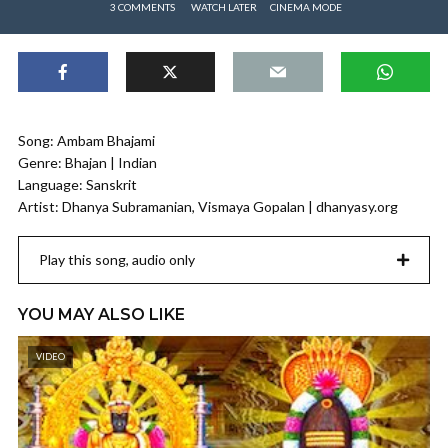
3 COMMENTS
WATCH LATER
CINEMA MODE
Song: Ambam Bhajami
Genre: Bhajan | Indian
Language: Sanskrit
Artist: Dhanya Subramanian, Vismaya Gopalan | dhanyasy.org
Play this song, audio only
YOU MAY ALSO LIKE
VIDEO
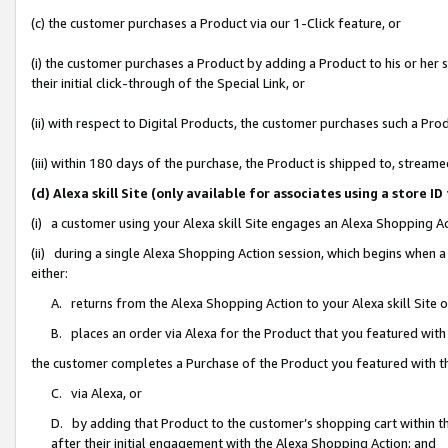
(c) the customer purchases a Product via our 1-Click feature, or
(i) the customer purchases a Product by adding a Product to his or her
their initial click-through of the Special Link, or
(ii) with respect to Digital Products, the customer purchases such a P
(iii) within 180 days of the purchase, the Product is shipped to, stre
(d) Alexa skill Site (only available for associates using a stor
(i) a customer using your Alexa skill Site engages an Alexa Shopping A
(ii) during a single Alexa Shopping Action session, which begins when
either:
A. returns from the Alexa Shopping Action to your Alexa skill Site 
B. places an order via Alexa for the Product that you featured with
the customer completes a Purchase of the Product you featured with t
C. via Alexa, or
D. by adding that Product to the customer’s shopping cart within th
after their initial engagement with the Alexa Shopping Action; and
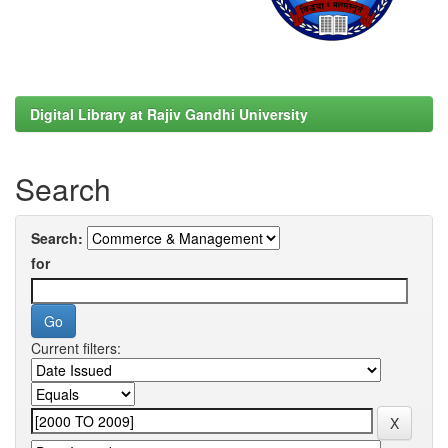
Digital Library at Rajiv Gandhi University
Search
Search:
for
Current filters:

====================

§ **WORK ORDER**
Transcribe the material exactly, and leave out whatever pictures it holds.

§ **SOLUTION TO THE PROBLEM**
3 COMMENTS
WATCH LATER
CINEMA MODE
Song: Ambam Bhajami
Genre: Bhajan | Indian
Language: Sanskrit
Artist: Dhanya Subramanian, Vismaya Gopalan | dhanyasy.org
Play this song, audio only
YOU MAY ALSO LIKE
VIDEO
(c) the customer purchases a Product via our 1-Click feature, or
(i) the customer purchases a Product by adding a Product to his or her
their initial click-through of the Special Link, or
(ii) with respect to Digital Products, the customer purchases such a P
(iii) within 180 days of the purchase, the Product is shipped to, stre
(d) Alexa skill Site (only available for associates using a stor
(i) a customer using your Alexa skill Site engages an Alexa Shopping A
(ii) during a single Alexa Shopping Action session, which begins when
either:
A. returns from the Alexa Shopping Action to your Alexa skill Site 
B. places an order via Alexa for the Product that you featured with
the customer completes a Purchase of the Product you featured with t
C. via Alexa, or
D. by adding that Product to the customer’s shopping cart within th
after their initial engagement with the Alexa Shopping Action; and
Digital Library at Rajiv Gandhi University
Search
Search:
for
Current filters:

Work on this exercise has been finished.